* _Data for the task_:
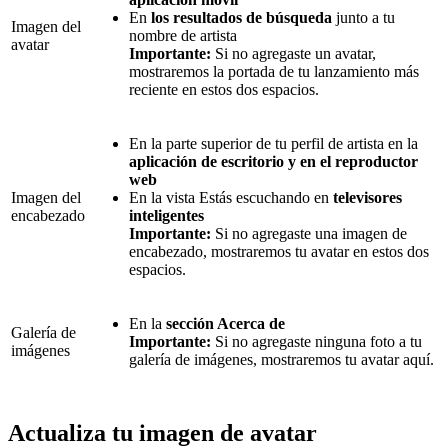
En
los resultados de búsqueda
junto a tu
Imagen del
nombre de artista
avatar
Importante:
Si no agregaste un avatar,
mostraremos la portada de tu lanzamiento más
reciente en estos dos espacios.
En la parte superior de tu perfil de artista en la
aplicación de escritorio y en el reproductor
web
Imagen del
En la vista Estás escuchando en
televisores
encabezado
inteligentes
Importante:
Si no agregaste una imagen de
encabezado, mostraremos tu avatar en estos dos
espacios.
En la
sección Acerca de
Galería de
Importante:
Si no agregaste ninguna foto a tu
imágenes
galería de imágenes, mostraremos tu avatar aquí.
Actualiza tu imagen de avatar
...
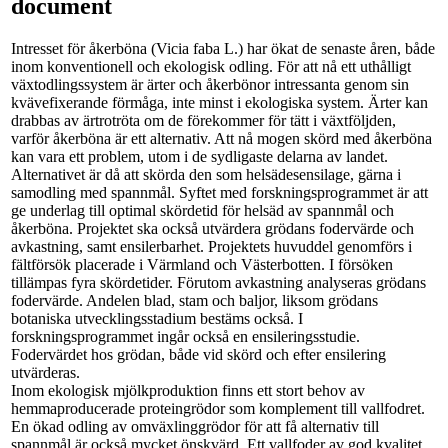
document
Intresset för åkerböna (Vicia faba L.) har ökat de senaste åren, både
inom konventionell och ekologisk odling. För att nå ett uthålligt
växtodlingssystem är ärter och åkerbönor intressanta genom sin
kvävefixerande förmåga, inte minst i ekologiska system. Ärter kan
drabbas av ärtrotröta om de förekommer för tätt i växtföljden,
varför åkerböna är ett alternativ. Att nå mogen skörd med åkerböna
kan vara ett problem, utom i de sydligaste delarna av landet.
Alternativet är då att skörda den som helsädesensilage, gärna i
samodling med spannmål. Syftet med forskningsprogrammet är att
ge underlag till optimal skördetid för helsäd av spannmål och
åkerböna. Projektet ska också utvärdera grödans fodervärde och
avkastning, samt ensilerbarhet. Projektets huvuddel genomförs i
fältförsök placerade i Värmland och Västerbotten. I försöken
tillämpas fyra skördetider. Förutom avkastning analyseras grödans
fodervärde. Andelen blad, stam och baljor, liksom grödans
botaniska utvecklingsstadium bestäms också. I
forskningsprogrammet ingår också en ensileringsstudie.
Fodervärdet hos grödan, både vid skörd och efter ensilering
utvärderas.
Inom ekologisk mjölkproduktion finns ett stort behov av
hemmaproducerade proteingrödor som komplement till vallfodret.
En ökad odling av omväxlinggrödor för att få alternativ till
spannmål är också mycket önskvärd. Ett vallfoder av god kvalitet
--
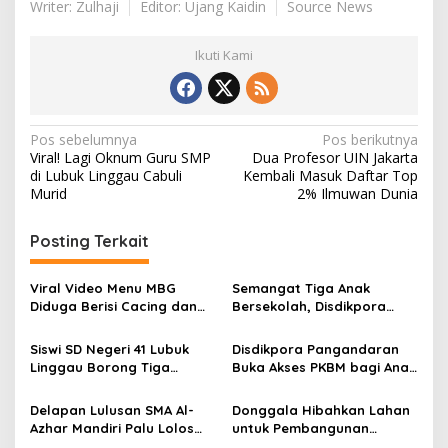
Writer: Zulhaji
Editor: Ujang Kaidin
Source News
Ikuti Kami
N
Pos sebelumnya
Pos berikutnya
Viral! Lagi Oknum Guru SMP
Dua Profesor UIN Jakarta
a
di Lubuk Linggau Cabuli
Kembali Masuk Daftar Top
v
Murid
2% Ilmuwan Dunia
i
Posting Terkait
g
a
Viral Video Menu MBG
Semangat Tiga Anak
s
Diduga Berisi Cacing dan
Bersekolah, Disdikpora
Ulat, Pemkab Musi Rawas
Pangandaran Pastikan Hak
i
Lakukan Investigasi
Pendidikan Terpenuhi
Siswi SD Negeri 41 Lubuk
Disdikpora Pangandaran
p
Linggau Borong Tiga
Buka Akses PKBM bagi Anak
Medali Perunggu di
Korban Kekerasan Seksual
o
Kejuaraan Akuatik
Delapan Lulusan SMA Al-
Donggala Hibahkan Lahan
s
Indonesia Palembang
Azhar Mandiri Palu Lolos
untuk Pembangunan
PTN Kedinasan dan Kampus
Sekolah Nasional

* _Brief_: Each line of the data above containing the string "både" is to be copied.

* _Task output_:
Intresset för åkerböna (Vicia faba L.) har ökat de senaste åren, både
Fodervärdet hos grödan, både vid skörd och efter ensilering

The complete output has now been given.